In a TED video I watched yesterday on the state of education, Sir Ken Robinson mentioned something pretty profound. He said most people are often “good at something they don’t really like doing.” His point being, that mom-ism, “If you do something you love, you’ll never have to work a day in your life.” His broader point was students today are broadcast to, not engaged, and that’s why education is in such a sorry state.
I was mowing the lawn last night and thinking about this as it relates to advertising and marketing. With media exploding into more and more, always-on devices (ding-a-ling, Good Will on the phone), and those devices containing advertising, the bombardment of selling is growing exponentially.

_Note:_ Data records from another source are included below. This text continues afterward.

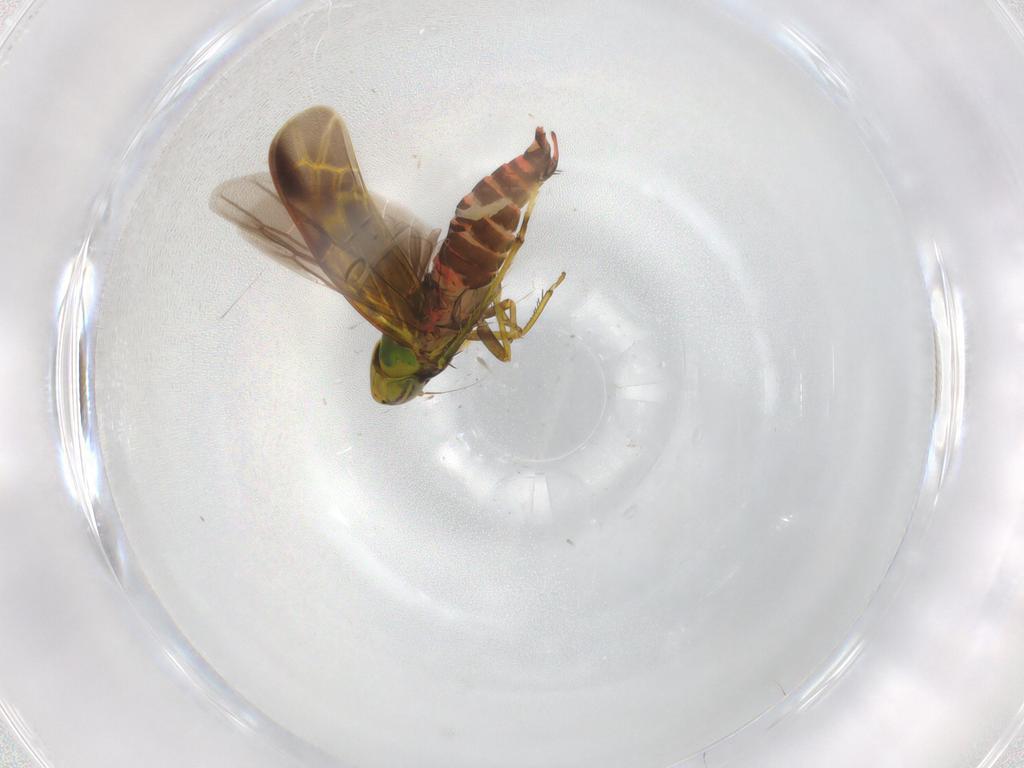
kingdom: Animalia
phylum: Arthropoda
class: Insecta
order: Hemiptera
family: Cicadellidae
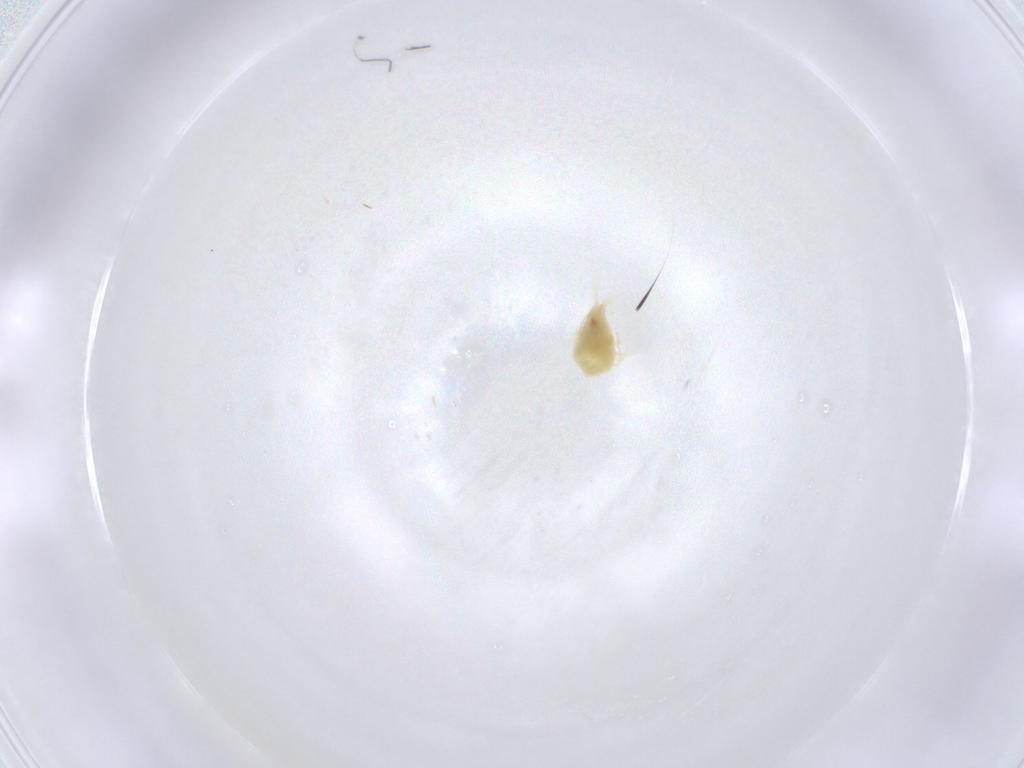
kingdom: Animalia
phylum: Arthropoda
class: Arachnida
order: Trombidiformes
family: Tetranychidae
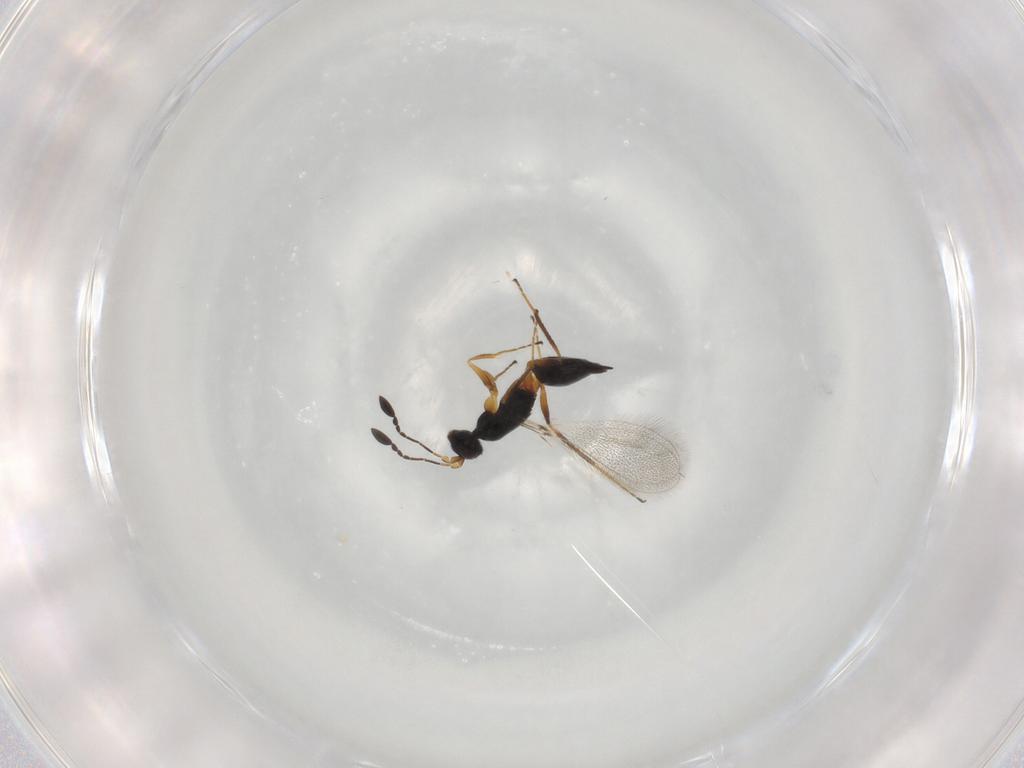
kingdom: Animalia
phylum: Arthropoda
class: Insecta
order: Hymenoptera
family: Mymaridae
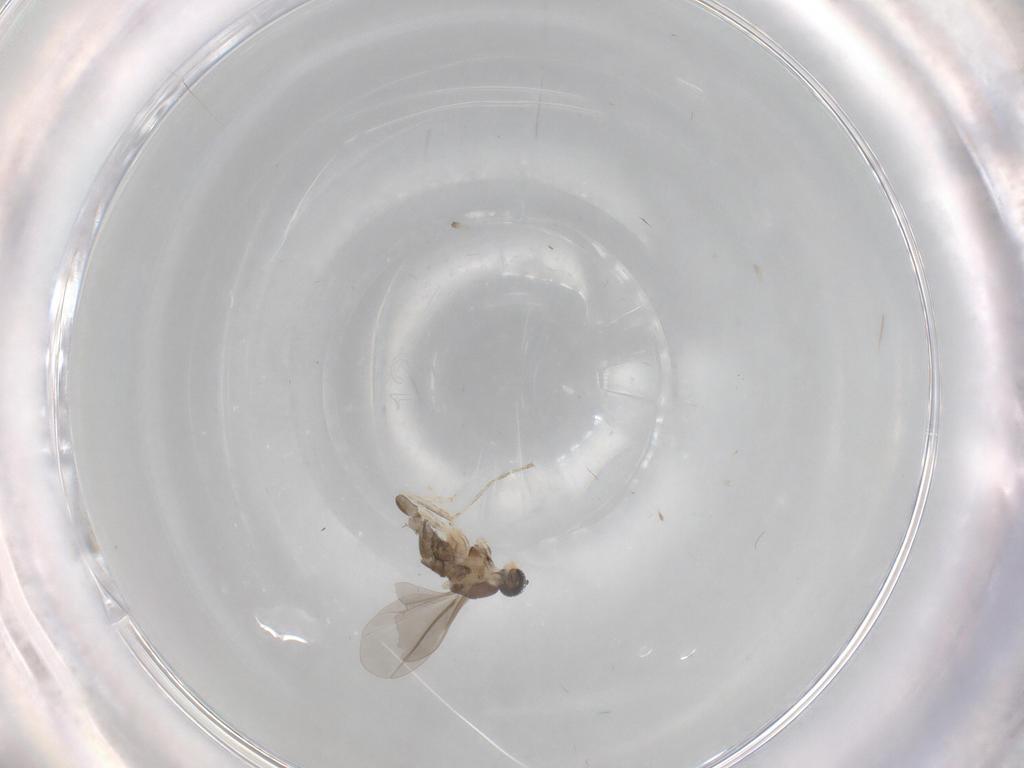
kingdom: Animalia
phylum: Arthropoda
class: Insecta
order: Diptera
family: Cecidomyiidae
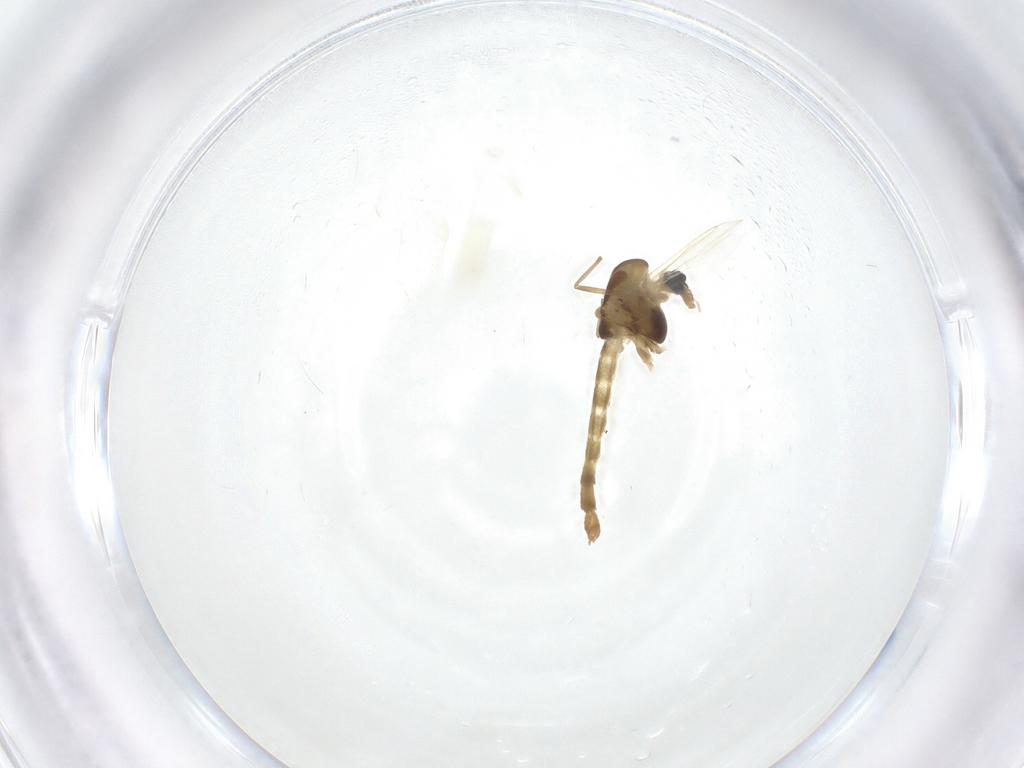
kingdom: Animalia
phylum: Arthropoda
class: Insecta
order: Diptera
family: Chironomidae
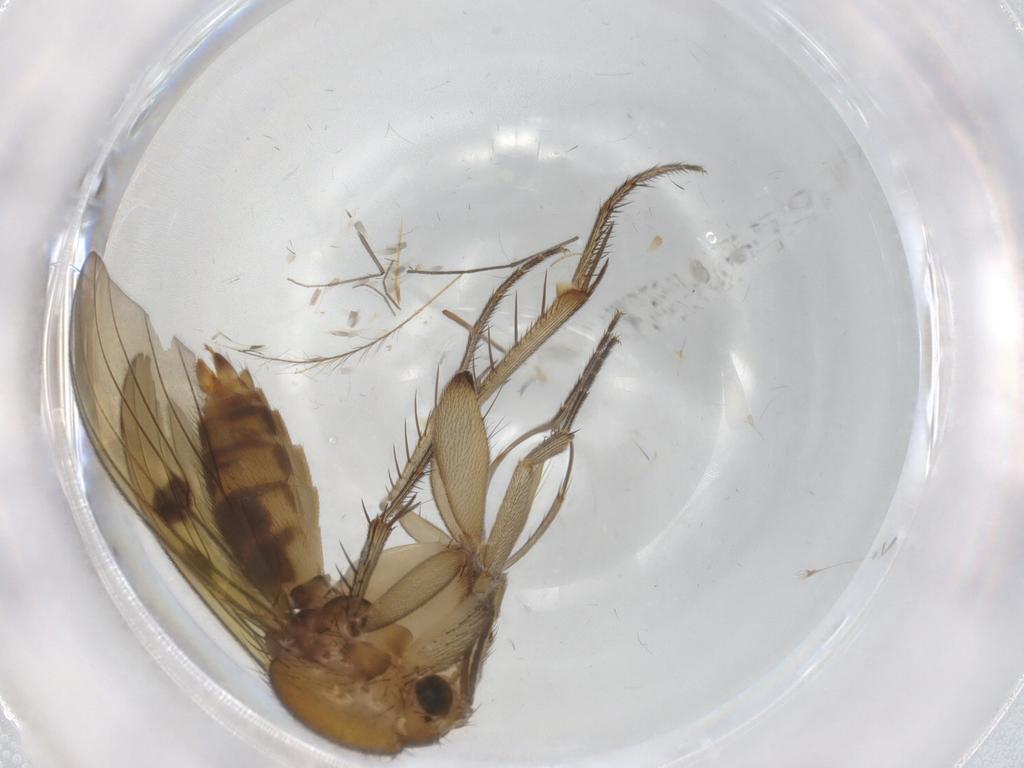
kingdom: Animalia
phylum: Arthropoda
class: Insecta
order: Diptera
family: Mycetophilidae
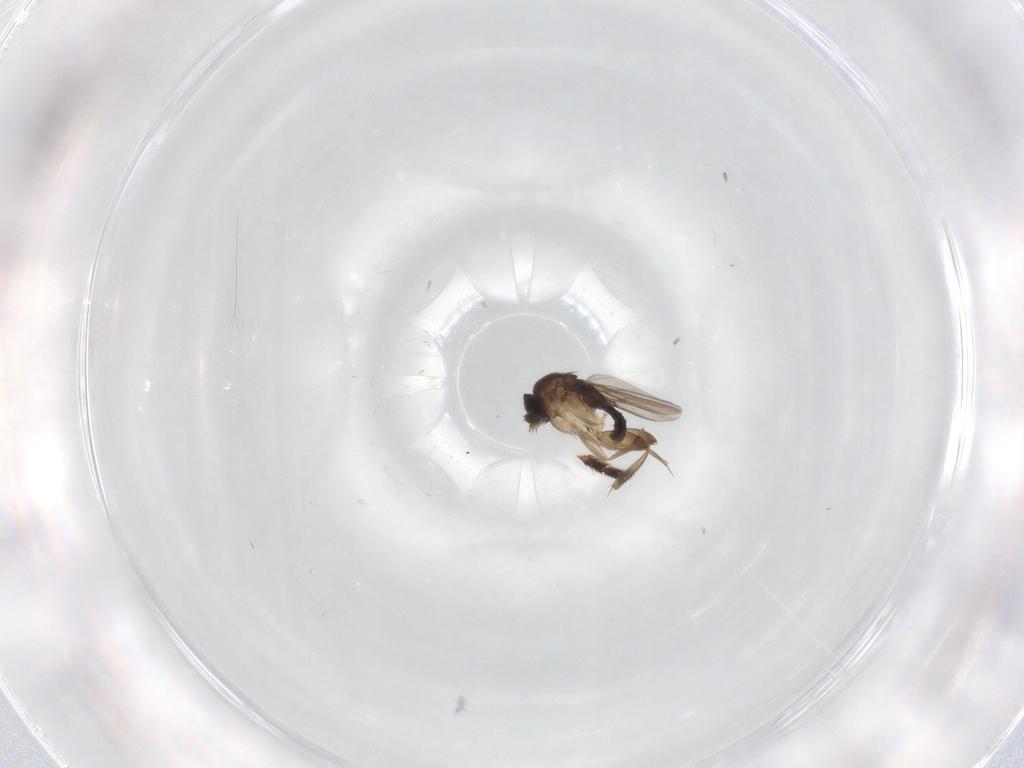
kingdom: Animalia
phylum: Arthropoda
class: Insecta
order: Diptera
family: Phoridae
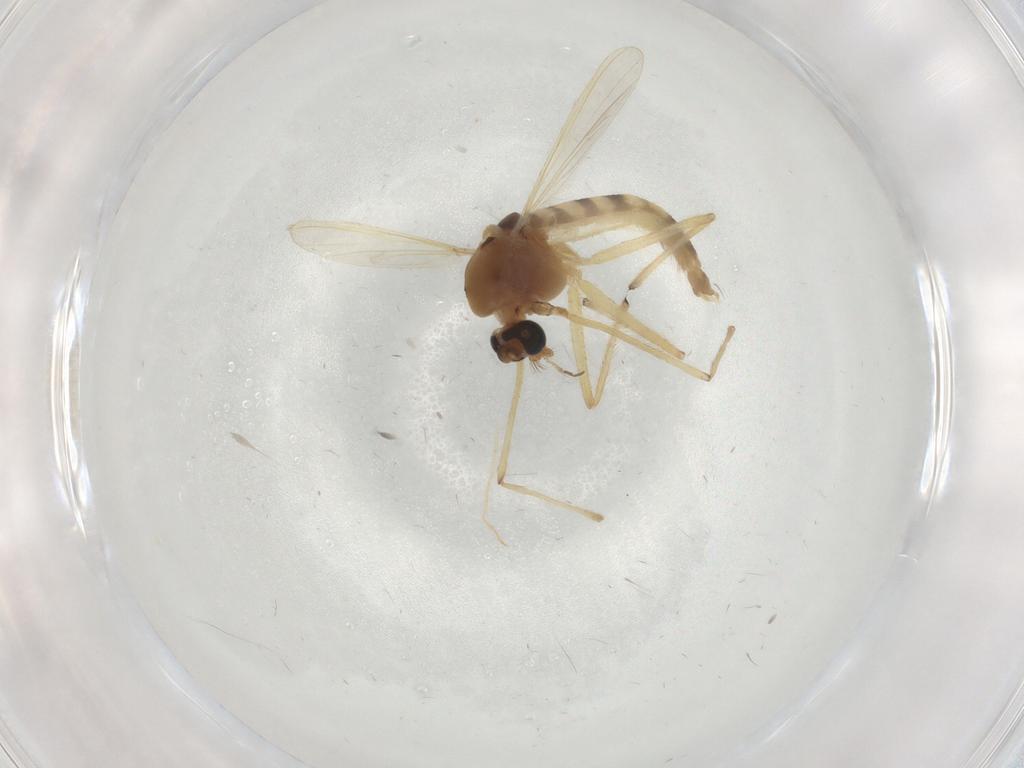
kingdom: Animalia
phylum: Arthropoda
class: Insecta
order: Diptera
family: Chironomidae
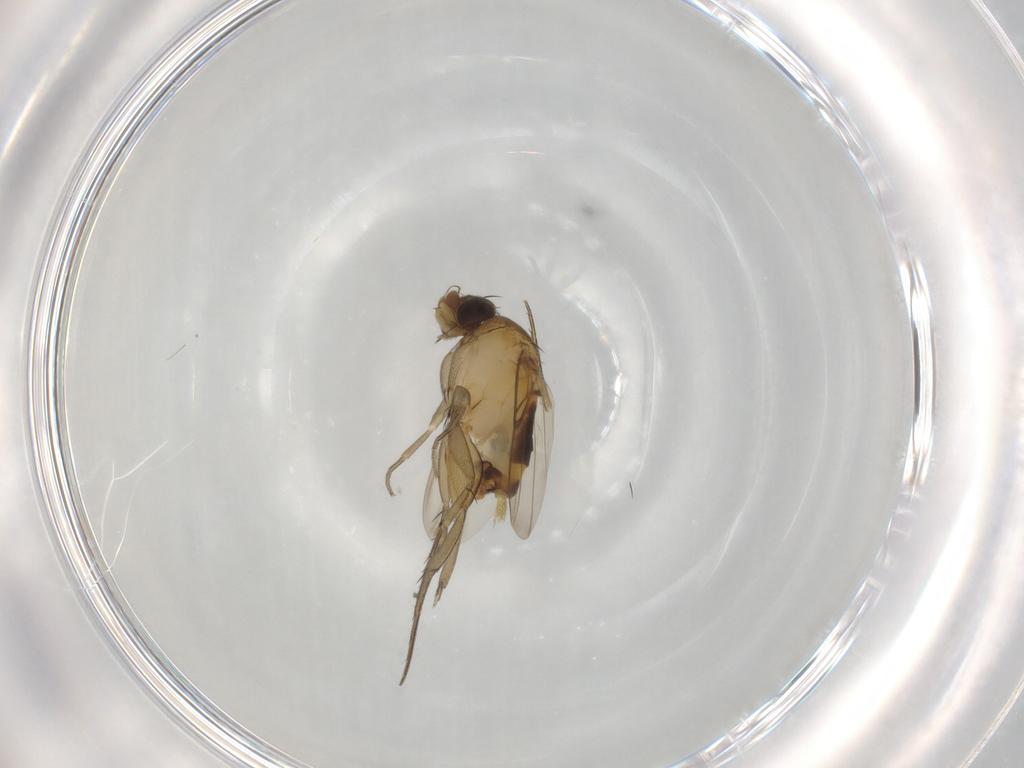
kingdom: Animalia
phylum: Arthropoda
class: Insecta
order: Diptera
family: Phoridae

Moreover, that selling is being done by more craft-less people, creating the advertising equivalent of fast food — poorly constructed and not good for you. (Ads by SEO kids, videos by moms.)
How to sell.
As a young ‘un in the ad business I drafted an article for Adweek that suggested people read ads to be: educated, entertained or to see something they’ve never seen before. I think this still applies. We are so inundated with selling messages today we shut down. Ingest too many antibiotics and you become immune. Hear the word “quality” too many times and you become similarly immune.
Our job as marketers is not to say the same things with new messaging devices, it’s to educate, entertain and present the artful unseen. (In the 70’s my dad Fred Poppe used to call this “engagement.”) Engagement starts with getting someone to let down their message defenses. My ramble. My peace! Happy 4th.